Facebook is asking for nude photos, but the reason isn't for what you think.

The social media site is using a new strategy to combat revenge porn, by asking its users to report the explicit images before a wrongdoer has a chance to distribute the pictures without consent.

To use the test program, individuals will be required to fill out an online form with Australia's e-Safety office, detailing their predicament. Users will then need to upload nude pictures on Facebook Messenger - by starting a conversation with themselves - followed by flagging it "non-consensual intimate image."

It will then digitally "hash" the pictures, giving them a unique digital fingerprint. These will be used to identify and block any uploads of same image, but they will not be stored.

The pilot program will be tested in Australia, in partnership with a small government agency led by e-safety commissioner, Julie Inman Grant, the Australian Broadcasting Corporation (ABC) reports.

Inman Grant says victims of "image-based abuse" will be able to take the power back into their own hands by using this new technology.

"We see many scenarios where maybe photos or videos were taken consensually at one point, but there was not any sort of consent to send the images or videos more broadly," she said.

Due to a rise in revenge porn, it's become the norm for users to be concerned over what they share online or send to a second party.
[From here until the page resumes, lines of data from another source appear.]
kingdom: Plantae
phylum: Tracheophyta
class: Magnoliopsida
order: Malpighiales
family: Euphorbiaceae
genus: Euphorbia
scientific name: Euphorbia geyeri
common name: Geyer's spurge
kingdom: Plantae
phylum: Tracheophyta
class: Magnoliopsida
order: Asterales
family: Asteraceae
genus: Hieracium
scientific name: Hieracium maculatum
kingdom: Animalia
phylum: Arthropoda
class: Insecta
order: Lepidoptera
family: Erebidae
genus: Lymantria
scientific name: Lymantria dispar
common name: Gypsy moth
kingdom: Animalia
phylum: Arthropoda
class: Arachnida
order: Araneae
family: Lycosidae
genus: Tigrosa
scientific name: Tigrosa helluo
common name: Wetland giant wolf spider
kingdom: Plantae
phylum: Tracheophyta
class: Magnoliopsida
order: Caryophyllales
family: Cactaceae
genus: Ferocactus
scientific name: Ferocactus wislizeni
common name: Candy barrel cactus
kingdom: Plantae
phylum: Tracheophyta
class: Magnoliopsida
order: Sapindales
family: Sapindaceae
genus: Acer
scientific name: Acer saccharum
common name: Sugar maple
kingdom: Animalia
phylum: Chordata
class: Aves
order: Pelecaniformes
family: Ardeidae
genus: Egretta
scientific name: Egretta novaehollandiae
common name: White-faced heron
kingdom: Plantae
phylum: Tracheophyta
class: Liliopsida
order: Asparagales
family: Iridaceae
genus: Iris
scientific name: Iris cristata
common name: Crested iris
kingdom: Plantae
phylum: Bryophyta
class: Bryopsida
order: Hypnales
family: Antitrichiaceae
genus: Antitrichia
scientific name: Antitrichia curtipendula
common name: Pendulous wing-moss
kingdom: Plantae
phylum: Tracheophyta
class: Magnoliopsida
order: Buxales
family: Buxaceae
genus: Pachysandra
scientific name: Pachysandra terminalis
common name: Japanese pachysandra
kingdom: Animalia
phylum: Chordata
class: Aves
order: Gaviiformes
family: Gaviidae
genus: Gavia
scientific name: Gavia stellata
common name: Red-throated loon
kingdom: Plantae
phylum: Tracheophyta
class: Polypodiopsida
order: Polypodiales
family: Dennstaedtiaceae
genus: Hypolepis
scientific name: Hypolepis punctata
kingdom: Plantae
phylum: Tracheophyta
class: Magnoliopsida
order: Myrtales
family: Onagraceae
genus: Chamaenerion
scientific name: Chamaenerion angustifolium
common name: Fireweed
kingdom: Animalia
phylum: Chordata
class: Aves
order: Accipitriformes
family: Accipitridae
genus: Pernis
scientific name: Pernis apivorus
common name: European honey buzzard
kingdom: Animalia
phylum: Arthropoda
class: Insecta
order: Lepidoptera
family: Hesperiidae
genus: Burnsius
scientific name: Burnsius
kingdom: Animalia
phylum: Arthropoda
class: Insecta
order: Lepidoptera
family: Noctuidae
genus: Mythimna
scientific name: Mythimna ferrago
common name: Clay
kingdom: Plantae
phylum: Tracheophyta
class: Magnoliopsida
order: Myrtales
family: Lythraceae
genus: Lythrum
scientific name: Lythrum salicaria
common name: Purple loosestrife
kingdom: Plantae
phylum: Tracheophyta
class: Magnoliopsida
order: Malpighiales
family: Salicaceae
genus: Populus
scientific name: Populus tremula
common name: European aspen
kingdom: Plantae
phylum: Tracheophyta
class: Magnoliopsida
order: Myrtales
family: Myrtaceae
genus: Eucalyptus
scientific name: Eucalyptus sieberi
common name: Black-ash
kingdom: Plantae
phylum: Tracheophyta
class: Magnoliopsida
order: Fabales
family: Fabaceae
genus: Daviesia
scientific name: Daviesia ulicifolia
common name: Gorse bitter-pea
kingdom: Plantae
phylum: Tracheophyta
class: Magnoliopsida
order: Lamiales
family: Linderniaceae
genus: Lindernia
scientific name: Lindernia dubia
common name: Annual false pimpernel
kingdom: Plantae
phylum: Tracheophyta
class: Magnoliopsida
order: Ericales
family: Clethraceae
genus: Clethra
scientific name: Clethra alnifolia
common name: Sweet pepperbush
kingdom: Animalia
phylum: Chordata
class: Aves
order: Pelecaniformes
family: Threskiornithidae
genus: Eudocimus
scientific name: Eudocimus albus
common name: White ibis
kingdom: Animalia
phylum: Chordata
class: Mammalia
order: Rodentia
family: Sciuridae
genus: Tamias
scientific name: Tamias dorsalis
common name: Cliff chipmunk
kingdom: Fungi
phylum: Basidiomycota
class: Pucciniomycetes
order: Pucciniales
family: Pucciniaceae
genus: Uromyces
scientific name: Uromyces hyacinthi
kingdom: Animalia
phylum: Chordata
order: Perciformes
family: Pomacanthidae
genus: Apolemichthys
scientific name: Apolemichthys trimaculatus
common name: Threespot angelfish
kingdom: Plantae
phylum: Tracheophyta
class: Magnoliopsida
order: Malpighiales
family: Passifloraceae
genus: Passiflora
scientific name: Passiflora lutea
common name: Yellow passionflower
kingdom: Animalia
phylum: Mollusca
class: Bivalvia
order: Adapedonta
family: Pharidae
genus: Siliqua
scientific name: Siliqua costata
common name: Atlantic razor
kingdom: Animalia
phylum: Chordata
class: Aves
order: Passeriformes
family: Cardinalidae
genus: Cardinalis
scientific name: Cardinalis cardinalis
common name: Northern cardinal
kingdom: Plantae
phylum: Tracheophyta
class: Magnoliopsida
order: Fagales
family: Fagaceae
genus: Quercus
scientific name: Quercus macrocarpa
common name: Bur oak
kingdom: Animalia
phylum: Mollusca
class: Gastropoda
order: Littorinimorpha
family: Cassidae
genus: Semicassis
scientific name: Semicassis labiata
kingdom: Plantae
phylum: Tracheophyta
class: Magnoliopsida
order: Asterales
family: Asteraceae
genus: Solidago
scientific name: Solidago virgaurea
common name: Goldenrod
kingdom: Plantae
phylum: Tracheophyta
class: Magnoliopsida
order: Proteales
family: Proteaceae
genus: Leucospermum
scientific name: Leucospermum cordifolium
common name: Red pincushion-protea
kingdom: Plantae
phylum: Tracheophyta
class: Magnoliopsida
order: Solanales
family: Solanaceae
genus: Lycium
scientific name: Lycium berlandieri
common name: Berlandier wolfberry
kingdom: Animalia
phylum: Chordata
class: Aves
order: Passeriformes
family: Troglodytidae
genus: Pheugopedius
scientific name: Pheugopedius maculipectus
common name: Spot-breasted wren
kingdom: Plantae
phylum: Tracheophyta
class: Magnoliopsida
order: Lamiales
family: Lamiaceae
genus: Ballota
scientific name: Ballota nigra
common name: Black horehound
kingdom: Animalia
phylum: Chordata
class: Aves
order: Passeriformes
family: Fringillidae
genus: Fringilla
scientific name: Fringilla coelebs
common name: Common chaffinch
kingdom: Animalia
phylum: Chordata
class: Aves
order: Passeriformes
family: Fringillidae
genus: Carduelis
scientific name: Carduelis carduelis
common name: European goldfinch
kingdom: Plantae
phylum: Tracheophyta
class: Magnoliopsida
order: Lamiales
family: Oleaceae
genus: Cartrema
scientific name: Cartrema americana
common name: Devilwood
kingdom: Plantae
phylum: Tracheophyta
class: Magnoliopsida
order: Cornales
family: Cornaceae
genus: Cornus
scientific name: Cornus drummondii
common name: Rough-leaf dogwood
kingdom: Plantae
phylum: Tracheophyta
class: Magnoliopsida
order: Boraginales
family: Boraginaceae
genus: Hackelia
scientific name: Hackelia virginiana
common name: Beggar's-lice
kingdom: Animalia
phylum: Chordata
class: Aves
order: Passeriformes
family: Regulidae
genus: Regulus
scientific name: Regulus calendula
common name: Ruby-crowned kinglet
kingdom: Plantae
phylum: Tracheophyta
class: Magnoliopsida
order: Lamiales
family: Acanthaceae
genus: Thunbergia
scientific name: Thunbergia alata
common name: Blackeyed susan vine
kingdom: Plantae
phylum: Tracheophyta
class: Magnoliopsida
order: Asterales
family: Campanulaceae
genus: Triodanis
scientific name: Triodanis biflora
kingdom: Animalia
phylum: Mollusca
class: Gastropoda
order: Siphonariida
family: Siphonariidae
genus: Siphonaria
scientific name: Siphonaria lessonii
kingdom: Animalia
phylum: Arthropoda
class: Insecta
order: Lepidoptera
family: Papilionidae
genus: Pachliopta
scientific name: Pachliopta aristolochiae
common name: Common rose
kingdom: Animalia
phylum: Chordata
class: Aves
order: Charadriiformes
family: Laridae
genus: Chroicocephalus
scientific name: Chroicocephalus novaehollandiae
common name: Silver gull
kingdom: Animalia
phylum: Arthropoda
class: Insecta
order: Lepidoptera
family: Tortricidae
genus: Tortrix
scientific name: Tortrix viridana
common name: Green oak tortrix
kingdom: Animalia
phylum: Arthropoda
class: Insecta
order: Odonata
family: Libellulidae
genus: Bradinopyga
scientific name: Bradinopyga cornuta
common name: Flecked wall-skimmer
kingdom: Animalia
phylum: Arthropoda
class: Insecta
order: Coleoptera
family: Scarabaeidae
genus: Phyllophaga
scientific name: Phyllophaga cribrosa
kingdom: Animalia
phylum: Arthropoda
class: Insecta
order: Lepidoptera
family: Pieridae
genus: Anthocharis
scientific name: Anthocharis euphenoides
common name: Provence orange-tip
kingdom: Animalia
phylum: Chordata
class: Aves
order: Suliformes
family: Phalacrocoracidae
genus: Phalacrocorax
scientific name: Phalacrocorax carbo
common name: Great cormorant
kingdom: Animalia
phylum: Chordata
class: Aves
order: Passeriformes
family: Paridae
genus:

A 2016 study published by the Data & Society Research Institute, 47 per cent of Americans have faced online harassment, with one in 25 residents either threatened with or victims of non-consensual image sharing.

This isn't the first time Facebook has made efforts to eliminate revenge porn. In April 2016, the social network established a strategy to remove images already online.

If an individual reports a picture as revenge porn on Facebook, the site's moderators will tag the image using photo-matching technology in order to prevent it from spreading.

For some users who may be skeptical of Facebook's new feature, Inman Grant puts those fears to rest.

"They're not storing the image, they're storing the link and using artificial intelligence and other photo-matching technologies," Inman Grant said. "So if somebody tried to upload that same image, which would have the same digital footprint or hash value, it will be prevented from being uploaded."